## What you will do
Set down the material word for word, starting at its first line and stopping after the line that contains "Ибрагиме), который хотел".

## The input
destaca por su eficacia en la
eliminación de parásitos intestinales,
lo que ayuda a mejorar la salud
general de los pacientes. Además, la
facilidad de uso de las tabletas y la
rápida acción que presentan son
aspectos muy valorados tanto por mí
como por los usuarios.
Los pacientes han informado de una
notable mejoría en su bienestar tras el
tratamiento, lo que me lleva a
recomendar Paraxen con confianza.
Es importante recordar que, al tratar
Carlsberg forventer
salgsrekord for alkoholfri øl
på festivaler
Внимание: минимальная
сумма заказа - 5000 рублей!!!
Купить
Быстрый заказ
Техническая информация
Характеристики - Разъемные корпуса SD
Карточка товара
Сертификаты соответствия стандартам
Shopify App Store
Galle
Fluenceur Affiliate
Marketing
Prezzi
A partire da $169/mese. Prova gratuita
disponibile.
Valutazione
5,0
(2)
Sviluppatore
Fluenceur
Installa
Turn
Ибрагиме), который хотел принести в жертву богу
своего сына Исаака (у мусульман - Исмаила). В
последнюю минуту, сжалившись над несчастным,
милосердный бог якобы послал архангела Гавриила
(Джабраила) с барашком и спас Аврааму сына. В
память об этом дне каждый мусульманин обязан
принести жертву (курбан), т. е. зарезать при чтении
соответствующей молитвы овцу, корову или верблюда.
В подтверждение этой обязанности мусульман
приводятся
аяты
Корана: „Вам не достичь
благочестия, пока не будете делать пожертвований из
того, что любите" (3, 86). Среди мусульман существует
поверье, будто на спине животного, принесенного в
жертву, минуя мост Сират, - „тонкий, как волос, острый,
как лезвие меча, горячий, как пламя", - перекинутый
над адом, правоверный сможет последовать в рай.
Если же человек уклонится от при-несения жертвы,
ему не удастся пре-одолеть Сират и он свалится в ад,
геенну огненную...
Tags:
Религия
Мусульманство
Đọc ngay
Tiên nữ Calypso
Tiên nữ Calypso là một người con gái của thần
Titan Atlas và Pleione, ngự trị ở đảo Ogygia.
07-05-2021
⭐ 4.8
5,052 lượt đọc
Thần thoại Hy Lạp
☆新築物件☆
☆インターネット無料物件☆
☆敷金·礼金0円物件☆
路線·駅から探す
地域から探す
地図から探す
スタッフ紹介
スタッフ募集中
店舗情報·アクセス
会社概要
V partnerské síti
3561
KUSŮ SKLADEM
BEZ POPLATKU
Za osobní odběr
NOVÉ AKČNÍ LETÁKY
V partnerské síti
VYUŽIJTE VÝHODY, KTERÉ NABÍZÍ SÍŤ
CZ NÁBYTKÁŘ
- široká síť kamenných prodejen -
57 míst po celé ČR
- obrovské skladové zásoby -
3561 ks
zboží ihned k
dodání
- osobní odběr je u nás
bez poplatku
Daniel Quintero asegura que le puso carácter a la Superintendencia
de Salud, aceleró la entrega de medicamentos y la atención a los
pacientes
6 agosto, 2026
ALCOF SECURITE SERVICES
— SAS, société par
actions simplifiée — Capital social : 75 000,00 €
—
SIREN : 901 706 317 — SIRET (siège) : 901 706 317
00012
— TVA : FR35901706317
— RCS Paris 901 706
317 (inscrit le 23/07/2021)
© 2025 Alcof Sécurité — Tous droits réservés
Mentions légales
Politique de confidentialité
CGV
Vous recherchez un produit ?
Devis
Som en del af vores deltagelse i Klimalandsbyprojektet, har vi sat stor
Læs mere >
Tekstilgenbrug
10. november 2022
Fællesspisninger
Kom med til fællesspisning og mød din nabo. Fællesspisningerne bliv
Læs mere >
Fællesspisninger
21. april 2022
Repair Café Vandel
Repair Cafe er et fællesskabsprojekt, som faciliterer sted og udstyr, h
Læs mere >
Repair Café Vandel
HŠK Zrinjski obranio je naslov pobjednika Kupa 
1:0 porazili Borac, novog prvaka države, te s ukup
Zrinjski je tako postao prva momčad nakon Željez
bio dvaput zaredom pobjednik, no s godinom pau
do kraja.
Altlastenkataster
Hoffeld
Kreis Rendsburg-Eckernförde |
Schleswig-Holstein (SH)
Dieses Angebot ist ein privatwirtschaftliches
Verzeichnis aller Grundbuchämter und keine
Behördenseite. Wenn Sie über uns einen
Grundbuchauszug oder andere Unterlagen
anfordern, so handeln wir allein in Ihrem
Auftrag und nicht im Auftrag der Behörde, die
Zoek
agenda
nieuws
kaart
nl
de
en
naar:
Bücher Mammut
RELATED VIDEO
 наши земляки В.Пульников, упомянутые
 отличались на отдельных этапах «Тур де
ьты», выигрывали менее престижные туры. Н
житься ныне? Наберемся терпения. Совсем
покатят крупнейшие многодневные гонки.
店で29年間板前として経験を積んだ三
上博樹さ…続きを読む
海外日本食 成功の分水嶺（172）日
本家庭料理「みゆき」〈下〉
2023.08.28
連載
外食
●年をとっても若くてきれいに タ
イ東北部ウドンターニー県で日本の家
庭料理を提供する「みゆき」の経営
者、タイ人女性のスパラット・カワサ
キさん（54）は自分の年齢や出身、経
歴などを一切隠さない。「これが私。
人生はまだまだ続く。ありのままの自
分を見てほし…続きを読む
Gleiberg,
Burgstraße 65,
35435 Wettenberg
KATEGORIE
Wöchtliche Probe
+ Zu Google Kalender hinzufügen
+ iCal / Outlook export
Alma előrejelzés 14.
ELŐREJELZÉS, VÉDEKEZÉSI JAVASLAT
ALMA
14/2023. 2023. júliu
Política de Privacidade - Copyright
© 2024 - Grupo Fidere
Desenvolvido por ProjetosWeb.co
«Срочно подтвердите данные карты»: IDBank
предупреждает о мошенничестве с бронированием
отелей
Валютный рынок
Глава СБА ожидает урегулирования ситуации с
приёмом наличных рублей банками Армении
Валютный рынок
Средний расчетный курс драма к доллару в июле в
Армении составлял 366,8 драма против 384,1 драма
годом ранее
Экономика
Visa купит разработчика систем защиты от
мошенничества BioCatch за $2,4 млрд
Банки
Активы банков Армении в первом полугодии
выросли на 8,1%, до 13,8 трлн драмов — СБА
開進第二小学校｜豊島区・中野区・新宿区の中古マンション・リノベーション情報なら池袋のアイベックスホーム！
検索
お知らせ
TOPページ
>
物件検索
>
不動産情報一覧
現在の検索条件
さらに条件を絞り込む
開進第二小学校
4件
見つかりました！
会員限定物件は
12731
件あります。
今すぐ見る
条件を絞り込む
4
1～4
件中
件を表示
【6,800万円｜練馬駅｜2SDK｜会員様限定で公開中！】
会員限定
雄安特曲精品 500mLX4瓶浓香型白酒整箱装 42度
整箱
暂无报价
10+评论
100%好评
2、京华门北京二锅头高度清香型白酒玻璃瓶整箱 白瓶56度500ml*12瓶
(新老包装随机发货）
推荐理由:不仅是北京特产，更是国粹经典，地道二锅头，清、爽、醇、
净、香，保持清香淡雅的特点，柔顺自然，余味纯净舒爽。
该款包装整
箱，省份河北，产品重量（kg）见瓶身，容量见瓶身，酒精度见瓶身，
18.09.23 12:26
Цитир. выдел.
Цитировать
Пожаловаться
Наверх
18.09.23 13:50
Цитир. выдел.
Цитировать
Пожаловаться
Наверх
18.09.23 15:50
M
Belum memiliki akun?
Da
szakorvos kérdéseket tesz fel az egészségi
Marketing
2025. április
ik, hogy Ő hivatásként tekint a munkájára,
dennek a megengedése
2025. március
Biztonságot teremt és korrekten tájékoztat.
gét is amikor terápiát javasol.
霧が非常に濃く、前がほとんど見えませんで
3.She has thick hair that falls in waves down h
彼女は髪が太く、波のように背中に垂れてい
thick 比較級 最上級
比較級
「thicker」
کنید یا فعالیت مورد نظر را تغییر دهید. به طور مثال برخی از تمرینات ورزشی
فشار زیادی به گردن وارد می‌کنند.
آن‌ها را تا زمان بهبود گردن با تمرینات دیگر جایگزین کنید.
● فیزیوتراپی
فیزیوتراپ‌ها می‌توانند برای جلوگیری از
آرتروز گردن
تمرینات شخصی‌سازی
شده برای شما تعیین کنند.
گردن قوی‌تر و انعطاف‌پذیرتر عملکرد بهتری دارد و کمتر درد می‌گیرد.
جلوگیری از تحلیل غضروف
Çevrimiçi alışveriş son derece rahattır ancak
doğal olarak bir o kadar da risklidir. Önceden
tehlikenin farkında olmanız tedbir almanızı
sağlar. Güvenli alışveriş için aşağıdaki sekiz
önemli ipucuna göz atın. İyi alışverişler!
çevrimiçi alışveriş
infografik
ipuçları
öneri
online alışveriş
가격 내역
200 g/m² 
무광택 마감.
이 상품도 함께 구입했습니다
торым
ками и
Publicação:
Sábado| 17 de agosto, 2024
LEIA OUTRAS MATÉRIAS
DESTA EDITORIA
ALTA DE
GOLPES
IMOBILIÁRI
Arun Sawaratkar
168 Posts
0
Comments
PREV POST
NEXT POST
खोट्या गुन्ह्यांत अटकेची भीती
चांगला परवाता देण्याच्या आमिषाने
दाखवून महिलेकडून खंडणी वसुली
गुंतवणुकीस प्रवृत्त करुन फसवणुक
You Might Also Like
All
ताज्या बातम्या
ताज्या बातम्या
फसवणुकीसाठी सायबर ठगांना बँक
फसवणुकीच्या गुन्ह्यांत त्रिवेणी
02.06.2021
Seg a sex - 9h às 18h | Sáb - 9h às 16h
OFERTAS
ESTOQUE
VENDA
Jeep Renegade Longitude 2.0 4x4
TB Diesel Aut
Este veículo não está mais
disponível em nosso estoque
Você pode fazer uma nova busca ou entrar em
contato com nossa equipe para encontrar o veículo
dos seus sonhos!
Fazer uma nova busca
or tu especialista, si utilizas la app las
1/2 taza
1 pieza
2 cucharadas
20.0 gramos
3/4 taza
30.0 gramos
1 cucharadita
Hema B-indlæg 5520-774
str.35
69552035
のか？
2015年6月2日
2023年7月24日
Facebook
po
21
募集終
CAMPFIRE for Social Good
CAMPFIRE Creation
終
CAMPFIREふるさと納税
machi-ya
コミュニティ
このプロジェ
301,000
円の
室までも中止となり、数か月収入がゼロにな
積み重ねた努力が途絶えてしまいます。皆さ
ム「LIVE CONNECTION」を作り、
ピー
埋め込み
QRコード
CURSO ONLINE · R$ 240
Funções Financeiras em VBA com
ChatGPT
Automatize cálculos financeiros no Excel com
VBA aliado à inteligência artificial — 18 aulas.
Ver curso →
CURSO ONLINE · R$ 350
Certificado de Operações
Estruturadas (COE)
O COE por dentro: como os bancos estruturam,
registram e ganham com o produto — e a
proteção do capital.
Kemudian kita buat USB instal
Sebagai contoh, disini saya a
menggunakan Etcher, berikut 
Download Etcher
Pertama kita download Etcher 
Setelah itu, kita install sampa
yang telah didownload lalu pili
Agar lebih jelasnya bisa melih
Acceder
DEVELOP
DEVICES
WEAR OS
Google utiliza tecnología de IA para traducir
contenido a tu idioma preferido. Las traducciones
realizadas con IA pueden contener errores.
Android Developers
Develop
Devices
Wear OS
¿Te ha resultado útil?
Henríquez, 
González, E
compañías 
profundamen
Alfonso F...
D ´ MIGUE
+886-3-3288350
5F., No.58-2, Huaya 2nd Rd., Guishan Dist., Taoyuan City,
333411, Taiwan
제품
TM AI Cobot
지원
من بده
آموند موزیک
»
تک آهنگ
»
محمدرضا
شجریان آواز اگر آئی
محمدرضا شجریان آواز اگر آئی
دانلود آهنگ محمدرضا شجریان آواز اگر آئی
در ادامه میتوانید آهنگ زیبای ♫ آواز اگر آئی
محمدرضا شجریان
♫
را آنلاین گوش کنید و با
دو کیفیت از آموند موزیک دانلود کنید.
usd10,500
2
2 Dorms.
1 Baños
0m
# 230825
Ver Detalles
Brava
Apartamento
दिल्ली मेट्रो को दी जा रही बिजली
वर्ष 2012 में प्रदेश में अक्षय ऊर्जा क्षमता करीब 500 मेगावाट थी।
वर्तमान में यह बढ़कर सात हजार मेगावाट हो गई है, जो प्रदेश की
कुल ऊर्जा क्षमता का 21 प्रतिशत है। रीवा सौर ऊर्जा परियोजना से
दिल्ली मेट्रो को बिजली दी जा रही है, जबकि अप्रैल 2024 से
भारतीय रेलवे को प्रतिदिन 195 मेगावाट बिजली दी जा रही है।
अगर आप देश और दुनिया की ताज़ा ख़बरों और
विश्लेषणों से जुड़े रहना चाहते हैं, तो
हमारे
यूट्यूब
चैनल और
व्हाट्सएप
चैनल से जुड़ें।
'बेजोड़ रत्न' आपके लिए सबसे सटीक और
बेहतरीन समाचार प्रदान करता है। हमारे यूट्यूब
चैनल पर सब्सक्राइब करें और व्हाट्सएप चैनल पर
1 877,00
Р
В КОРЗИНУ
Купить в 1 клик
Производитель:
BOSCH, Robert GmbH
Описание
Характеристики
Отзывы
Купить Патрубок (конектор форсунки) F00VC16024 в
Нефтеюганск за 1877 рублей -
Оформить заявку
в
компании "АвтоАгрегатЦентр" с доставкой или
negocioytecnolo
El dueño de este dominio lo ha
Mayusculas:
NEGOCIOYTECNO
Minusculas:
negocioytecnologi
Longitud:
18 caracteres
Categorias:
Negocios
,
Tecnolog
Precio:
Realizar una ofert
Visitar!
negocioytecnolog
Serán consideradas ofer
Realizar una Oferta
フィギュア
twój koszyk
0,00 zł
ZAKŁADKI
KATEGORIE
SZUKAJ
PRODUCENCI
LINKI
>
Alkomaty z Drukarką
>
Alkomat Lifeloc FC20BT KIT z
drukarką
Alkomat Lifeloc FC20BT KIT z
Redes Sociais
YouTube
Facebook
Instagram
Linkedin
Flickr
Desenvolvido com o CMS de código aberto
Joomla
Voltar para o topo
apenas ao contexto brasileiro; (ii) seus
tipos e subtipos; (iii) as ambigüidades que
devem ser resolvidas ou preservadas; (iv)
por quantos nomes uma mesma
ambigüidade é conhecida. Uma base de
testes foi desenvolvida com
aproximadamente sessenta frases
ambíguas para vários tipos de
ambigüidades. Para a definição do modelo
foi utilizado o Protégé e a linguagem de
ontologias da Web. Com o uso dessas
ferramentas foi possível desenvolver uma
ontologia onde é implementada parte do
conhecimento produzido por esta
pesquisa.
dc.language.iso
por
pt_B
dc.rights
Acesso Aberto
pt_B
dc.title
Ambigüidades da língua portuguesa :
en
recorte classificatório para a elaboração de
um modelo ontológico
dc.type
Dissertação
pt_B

## Task response
destaca por su eficacia en la
eliminación de parásitos intestinales,
lo que ayuda a mejorar la salud
general de los pacientes. Además, la
facilidad de uso de las tabletas y la
rápida acción que presentan son
aspectos muy valorados tanto por mí
como por los usuarios.
Los pacientes han informado de una
notable mejoría en su bienestar tras el
tratamiento, lo que me lleva a
recomendar Paraxen con confianza.
Es importante recordar que, al tratar
Carlsberg forventer
salgsrekord for alkoholfri øl
på festivaler
Внимание: минимальная
сумма заказа - 5000 рублей!!!
Купить
Быстрый заказ
Техническая информация
Характеристики - Разъемные корпуса SD
Карточка товара
Сертификаты соответствия стандартам
Shopify App Store
Galle
Fluenceur Affiliate
Marketing
Prezzi
A partire da $169/mese. Prova gratuita
disponibile.
Valutazione
5,0
(2)
Sviluppatore
Fluenceur
Installa
Turn
Ибрагиме), который хотел принести в жертву богу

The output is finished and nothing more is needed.